Chevron Corp. walked a narrow line yesterday in acknowledging humans’ role in climate change while highlighting uncertainties that could help shield it from cities’ claims for damages stemming from sea-level rise.

The California-based oil giant fielded questions from a federal judge on its understanding of climate change science, while the other four oil companies named by the cities of San Francisco and Oakland as contributing to climate change stayed silent.

Chevron’s attorney acknowledged mainstream climate science, which shows human-caused emissions of carbon dioxide playing a central role in rising average temperatures, while still disputing liability for effects linked to climate change.

“Chevron accepts the consensus in the scientific communities on climate change,” said attorney Theodore Boutrous, of the firm Gibson, Dunn & Crutcher. “There’s no debate about climate science.”

Boutrous made the case that oil companies are not directly responsible for climate change. Rather, he said, humanity’s larger economic decisions are to blame.

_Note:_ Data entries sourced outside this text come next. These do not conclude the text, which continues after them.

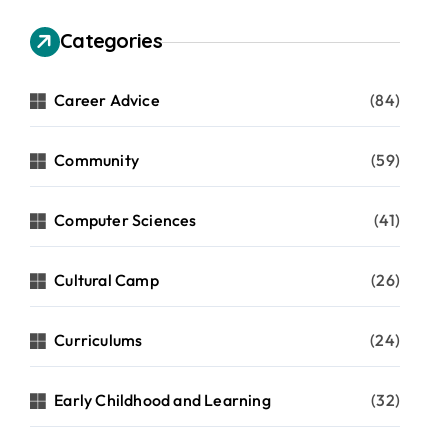
Categories
Career Advice
(84)
Community
(59)
Computer Sciences
(41)
Cultural Camp
(26)
Curriculums
(24)
Early Childhood and Learning
(32)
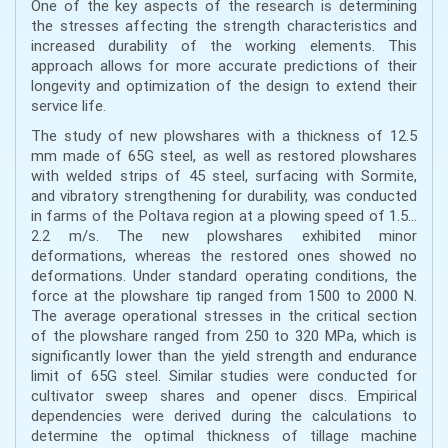
One of the key aspects of the research is determining
the stresses affecting the strength characteristics and
increased durability of the working elements. This
approach allows for more accurate predictions of their
longevity and optimization of the design to extend their
service life.
The study of new plowshares with a thickness of 12.5
mm made of 65G steel, as well as restored plowshares
with welded strips of 45 steel, surfacing with Sormite,
and vibratory strengthening for durability, was conducted
in farms of the Poltava region at a plowing speed of 1.5…
2.2 m/s. The new plowshares exhibited minor
deformations, whereas the restored ones showed no
deformations. Under standard operating conditions, the
force at the plowshare tip ranged from 1500 to 2000 N.
The average operational stresses in the critical section
of the plowshare ranged from 250 to 320 MPa, which is
significantly lower than the yield strength and endurance
limit of 65G steel. Similar studies were conducted for
cultivator sweep shares and opener discs. Empirical
dependencies were derived during the calculations to
determine the optimal thickness of tillage machine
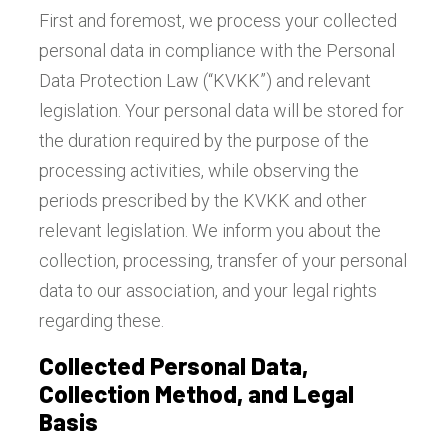
First and foremost, we process your collected
personal data in compliance with the Personal
Data Protection Law (“KVKK”) and relevant
legislation. Your personal data will be stored for
the duration required by the purpose of the
processing activities, while observing the
periods prescribed by the KVKK and other
relevant legislation. We inform you about the
collection, processing, transfer of your personal
data to our association, and your legal rights
regarding these.
Collected Personal Data,
Collection Method, and Legal
Basis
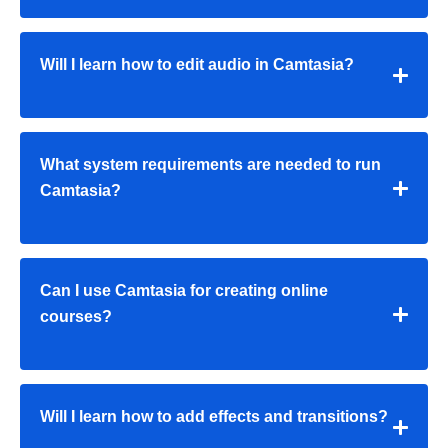
Will I learn how to edit audio in Camtasia?
What system requirements are needed to run
Camtasia?
Can I use Camtasia for creating online
courses?
Will I learn how to add effects and transitions?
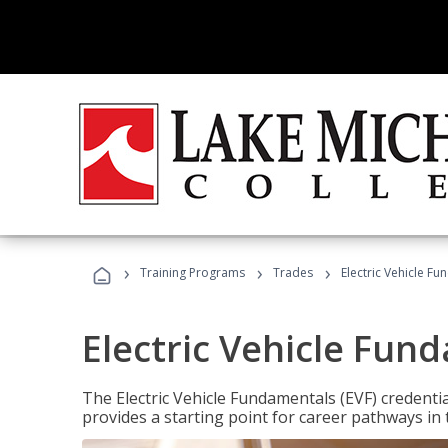
›
›
›
Training Programs
Trades
Electric Vehicle Fu
Electric Vehicle Fun
The Electric Vehicle Fundamentals (EVF) credentia
provides a starting point for career pathways in th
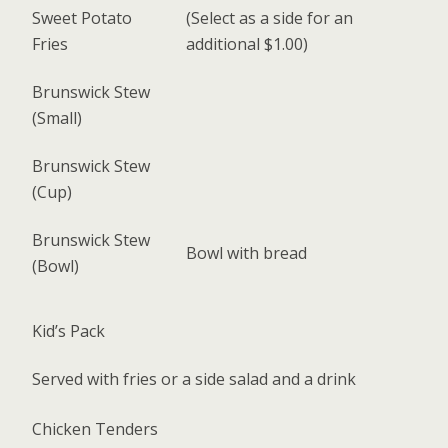
Sweet Potato
(Select as a side for an
Fries
additional $1.00)
Brunswick Stew
(Small)
Brunswick Stew
(Cup)
Brunswick Stew
Bowl with bread
(Bowl)
Kid’s Pack
Served with fries or a side salad and a drink
Chicken Tenders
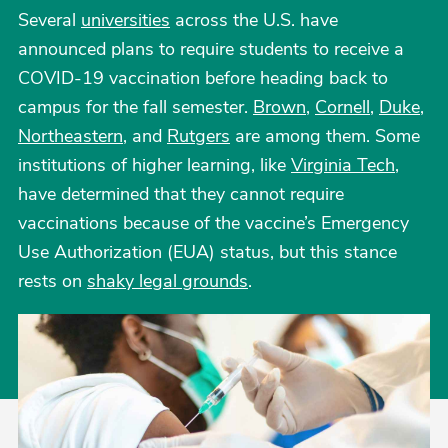
Several
universities
across the U.S. have
announced plans to require students to receive a
COVID-19 vaccination before heading back to
campus for the fall semester.
Brown
,
Cornell
,
Duke
,
Northeastern
, and
Rutgers
are among them. Some
institutions of higher learning, like
Virginia Tech
,
have determined that they cannot require
vaccinations because of the vaccine’s Emergency
Use Authorization (EUA) status, but this stance
rests on
shaky legal grounds
.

“The IPCC does not say it’s the extraction and production of oil that is driving these emissions,” he said. “It’s economic activity that creates the demand for energy, and that leads to emissions.”

The unusual five-hour hearing was required by Judge William Alsup of the U.S. District Court for the Northern District of California, who is overseeing the cities’ lawsuits seeking damages related to sea-level rise and other effects of climate change.

Earlier this month, Alsup asked the cities and oil companies to answer nine questions, including “What are the main sources of CO2 that account for the incremental buildup of CO2 in the atmosphere?” and “What are the main sources of heat that account for the incremental rise in temperature on Earth?”

In answering those questions, Boutrous hewed to the Fifth Assessment Report from the U.N. Intergovernmental Panel on Climate Change (IPCC), issued in 2014. His presentation and the cities’ presentation overlapped significantly, acknowledging the historic contributions of scientists including Joseph Fourier, John Tyndall, Svante Arrhenius, Gilbert Plass and Roger Revelle.

But where Boutrous relied nearly exclusively on the U.N. report, which draws on science from 2012 and earlier, the plaintiffs cited more-recent and more-specific findings, like the National Climate Assessment and the state of California’s Ocean Protection Council guidance on sea-level rise, both released last year.

Under active questioning from Alsup, Oxford University physicist Myles Allen explained the details of carbon dioxide’s role in preventing infrared radiation from leaving the atmosphere, how various parts of the Earth absorb the molecules, and how the greenhouse effect works on other planets. He only got through about one-third of his material before he had exhausted his allotted hour.

“I didn’t know that U.S. courts did this kind of thing,” he said in an interview afterward. “I think it’s great.”

Another scientist called by the plaintiffs, Gary Griggs, an oceanographer at the University of California, Santa Cruz, who led the state report on sea-level rise, said that sea levels have been rising an average of 1.1 millimeters annually and warned of the possibility that polar ice sheets could melt and cause catastrophic rises.